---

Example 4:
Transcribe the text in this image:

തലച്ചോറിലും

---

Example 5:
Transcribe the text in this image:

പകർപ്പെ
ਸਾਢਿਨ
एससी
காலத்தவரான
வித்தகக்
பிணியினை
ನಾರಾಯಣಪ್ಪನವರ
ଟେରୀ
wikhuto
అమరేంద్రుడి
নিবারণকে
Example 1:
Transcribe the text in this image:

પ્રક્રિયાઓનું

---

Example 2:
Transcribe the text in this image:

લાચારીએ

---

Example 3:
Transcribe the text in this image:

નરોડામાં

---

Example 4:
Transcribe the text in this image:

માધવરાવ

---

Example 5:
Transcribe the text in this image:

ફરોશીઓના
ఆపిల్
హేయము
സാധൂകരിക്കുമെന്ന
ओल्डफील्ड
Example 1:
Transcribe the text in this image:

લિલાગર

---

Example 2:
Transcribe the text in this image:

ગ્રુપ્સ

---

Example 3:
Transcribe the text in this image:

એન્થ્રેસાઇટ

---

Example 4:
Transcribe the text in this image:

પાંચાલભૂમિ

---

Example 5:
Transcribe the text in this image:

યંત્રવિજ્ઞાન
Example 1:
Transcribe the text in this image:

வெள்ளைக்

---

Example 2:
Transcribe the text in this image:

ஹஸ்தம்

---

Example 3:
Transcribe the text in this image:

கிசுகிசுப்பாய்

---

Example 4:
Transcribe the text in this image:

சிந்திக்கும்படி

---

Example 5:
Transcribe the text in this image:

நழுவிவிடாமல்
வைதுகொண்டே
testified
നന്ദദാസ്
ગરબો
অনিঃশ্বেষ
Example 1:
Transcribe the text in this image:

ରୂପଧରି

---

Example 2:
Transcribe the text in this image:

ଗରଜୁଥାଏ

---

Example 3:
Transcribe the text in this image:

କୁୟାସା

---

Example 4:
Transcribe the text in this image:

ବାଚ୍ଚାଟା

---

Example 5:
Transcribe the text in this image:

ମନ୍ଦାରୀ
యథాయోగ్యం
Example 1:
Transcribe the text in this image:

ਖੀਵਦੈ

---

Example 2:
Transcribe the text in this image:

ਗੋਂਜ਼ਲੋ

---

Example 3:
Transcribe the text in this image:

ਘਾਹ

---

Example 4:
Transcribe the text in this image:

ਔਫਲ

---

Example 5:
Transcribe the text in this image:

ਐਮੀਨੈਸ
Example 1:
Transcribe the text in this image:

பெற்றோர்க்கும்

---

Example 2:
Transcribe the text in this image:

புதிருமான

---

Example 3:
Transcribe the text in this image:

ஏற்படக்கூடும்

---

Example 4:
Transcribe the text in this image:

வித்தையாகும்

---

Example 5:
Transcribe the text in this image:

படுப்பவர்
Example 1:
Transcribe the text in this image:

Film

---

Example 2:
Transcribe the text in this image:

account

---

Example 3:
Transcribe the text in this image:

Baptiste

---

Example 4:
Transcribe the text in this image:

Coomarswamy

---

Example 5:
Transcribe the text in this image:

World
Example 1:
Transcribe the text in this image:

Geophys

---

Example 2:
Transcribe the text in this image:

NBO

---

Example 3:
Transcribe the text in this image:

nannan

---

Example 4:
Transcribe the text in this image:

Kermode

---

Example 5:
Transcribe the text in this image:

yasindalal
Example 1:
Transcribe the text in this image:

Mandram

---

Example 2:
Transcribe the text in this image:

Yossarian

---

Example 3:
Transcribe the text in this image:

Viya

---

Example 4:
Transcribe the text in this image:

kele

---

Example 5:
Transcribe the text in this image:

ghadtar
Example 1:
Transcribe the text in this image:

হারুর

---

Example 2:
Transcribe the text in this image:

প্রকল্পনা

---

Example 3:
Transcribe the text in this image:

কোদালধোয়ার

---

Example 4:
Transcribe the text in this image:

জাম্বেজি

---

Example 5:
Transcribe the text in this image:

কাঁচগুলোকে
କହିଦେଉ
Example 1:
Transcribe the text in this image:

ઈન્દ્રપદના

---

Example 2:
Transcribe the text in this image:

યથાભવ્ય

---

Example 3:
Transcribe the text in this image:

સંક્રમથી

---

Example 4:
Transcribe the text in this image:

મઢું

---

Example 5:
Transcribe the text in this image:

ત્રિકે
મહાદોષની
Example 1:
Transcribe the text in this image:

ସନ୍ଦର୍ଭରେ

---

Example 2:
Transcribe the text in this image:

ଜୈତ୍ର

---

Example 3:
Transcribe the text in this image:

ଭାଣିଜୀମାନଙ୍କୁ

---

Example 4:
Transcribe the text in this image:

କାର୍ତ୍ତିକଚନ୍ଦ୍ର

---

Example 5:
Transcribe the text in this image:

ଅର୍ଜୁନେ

* * *

> _TASK DIRECTIONS_: Type out the material again exactly as presented.

> _PROBLEM SOLUTION_:
---

Example 4:
Transcribe the text in this image:

തലച്ചോറിലും

---

Example 5:
Transcribe the text in this image:

പകർപ്പെ
ਸਾਢਿਨ
एससी
காலத்தவரான
வித்தகக்
பிணியினை
ನಾರಾಯಣಪ್ಪನವರ
ଟେରୀ
wikhuto
అమరేంద్రుడి
নিবারণকে
Example 1:
Transcribe the text in this image:

પ્રક્રિયાઓનું

---

Example 2:
Transcribe the text in this image:

લાચારીએ

---

Example 3:
Transcribe the text in this image:

નરોડામાં

---

Example 4:
Transcribe the text in this image:

માધવરાવ

---

Example 5:
Transcribe the text in this image:

ફરોશીઓના
ఆపిల్
హేయము
സാധൂകരിക്കുമെന്ന
ओल्डफील्ड
Example 1:
Transcribe the text in this image:

લિલાગર

---

Example 2:
Transcribe the text in this image:

ગ્રુપ્સ

---

Example 3:
Transcribe the text in this image:

એન્થ્રેસાઇટ

---

Example 4:
Transcribe the text in this image:

પાંચાલભૂમિ

---

Example 5:
Transcribe the text in this image:

યંત્રવિજ્ઞાન
Example 1:
Transcribe the text in this image:

வெள்ளைக்

---

Example 2:
Transcribe the text in this image:

ஹஸ்தம்

---

Example 3:
Transcribe the text in this image:

கிசுகிசுப்பாய்

---

Example 4:
Transcribe the text in this image:

சிந்திக்கும்படி

---

Example 5:
Transcribe the text in this image:

நழுவிவிடாமல்
வைதுகொண்டே
testified
നന്ദദാസ്
ગરબો
অনিঃশ্বেষ
Example 1:
Transcribe the text in this image:

ରୂପଧରି

---

Example 2:
Transcribe the text in this image:

ଗରଜୁଥାଏ

---

Example 3:
Transcribe the text in this image:

କୁୟାସା

---

Example 4:
Transcribe the text in this image:

ବାଚ୍ଚାଟା

---

Example 5:
Transcribe the text in this image:

ମନ୍ଦାରୀ
యథాయోగ్యం
Example 1:
Transcribe the text in this image:

ਖੀਵਦੈ

---

Example 2:
Transcribe the text in this image:

ਗੋਂਜ਼ਲੋ

---

Example 3:
Transcribe the text in this image:

ਘਾਹ

---

Example 4:
Transcribe the text in this image:

ਔਫਲ

---

Example 5:
Transcribe the text in this image:

ਐਮੀਨੈਸ
Example 1:
Transcribe the text in this image:

பெற்றோர்க்கும்

---

Example 2:
Transcribe the text in this image:

புதிருமான

---

Example 3:
Transcribe the text in this image:

ஏற்படக்கூடும்

---

Example 4:
Transcribe the text in this image:

வித்தையாகும்

---

Example 5:
Transcribe the text in this image:

படுப்பவர்
Example 1:
Transcribe the text in this image:

Film

---

Example 2:
Transcribe the text in this image:

account

---

Example 3:
Transcribe the text in this image:

Baptiste

---

Example 4:
Transcribe the text in this image:

Coomarswamy

---

Example 5:
Transcribe the text in this image:

World
Example 1:
Transcribe the text in this image:

Geophys

---

Example 2:
Transcribe the text in this image:

NBO

---

Example 3:
Transcribe the text in this image:

nannan

---

Example 4:
Transcribe the text in this image:

Kermode

---

Example 5:
Transcribe the text in this image:

yasindalal
Example 1:
Transcribe the text in this image:

Mandram

---

Example 2:
Transcribe the text in this image:

Yossarian

---

Example 3:
Transcribe the text in this image:

Viya

---

Example 4:
Transcribe the text in this image:

kele

---

Example 5:
Transcribe the text in this image:

ghadtar
Example 1:
Transcribe the text in this image:

হারুর

---

Example 2:
Transcribe the text in this image:

প্রকল্পনা

---

Example 3:
Transcribe the text in this image:

কোদালধোয়ার

---

Example 4:
Transcribe the text in this image:

জাম্বেজি

---

Example 5:
Transcribe the text in this image:

কাঁচগুলোকে
କହିଦେଉ
Example 1:
Transcribe the text in this image:

ઈન્દ્રપદના

---

Example 2:
Transcribe the text in this image:

યથાભવ્ય

---

Example 3:
Transcribe the text in this image:

સંક્રમથી

---

Example 4:
Transcribe the text in this image:

મઢું

---

Example 5:
Transcribe the text in this image:

ત્રિકે
મહાદોષની
Example 1:
Transcribe the text in this image:

ସନ୍ଦର୍ଭରେ

---

Example 2:
Transcribe the text in this image:

ଜୈତ୍ର

---

Example 3:
Transcribe the text in this image:

ଭାଣିଜୀମାନଙ୍କୁ

---

Example 4:
Transcribe the text in this image:

କାର୍ତ୍ତିକଚନ୍ଦ୍ର

---

Example 5:
Transcribe the text in this image:

ଅର୍ଜୁନେ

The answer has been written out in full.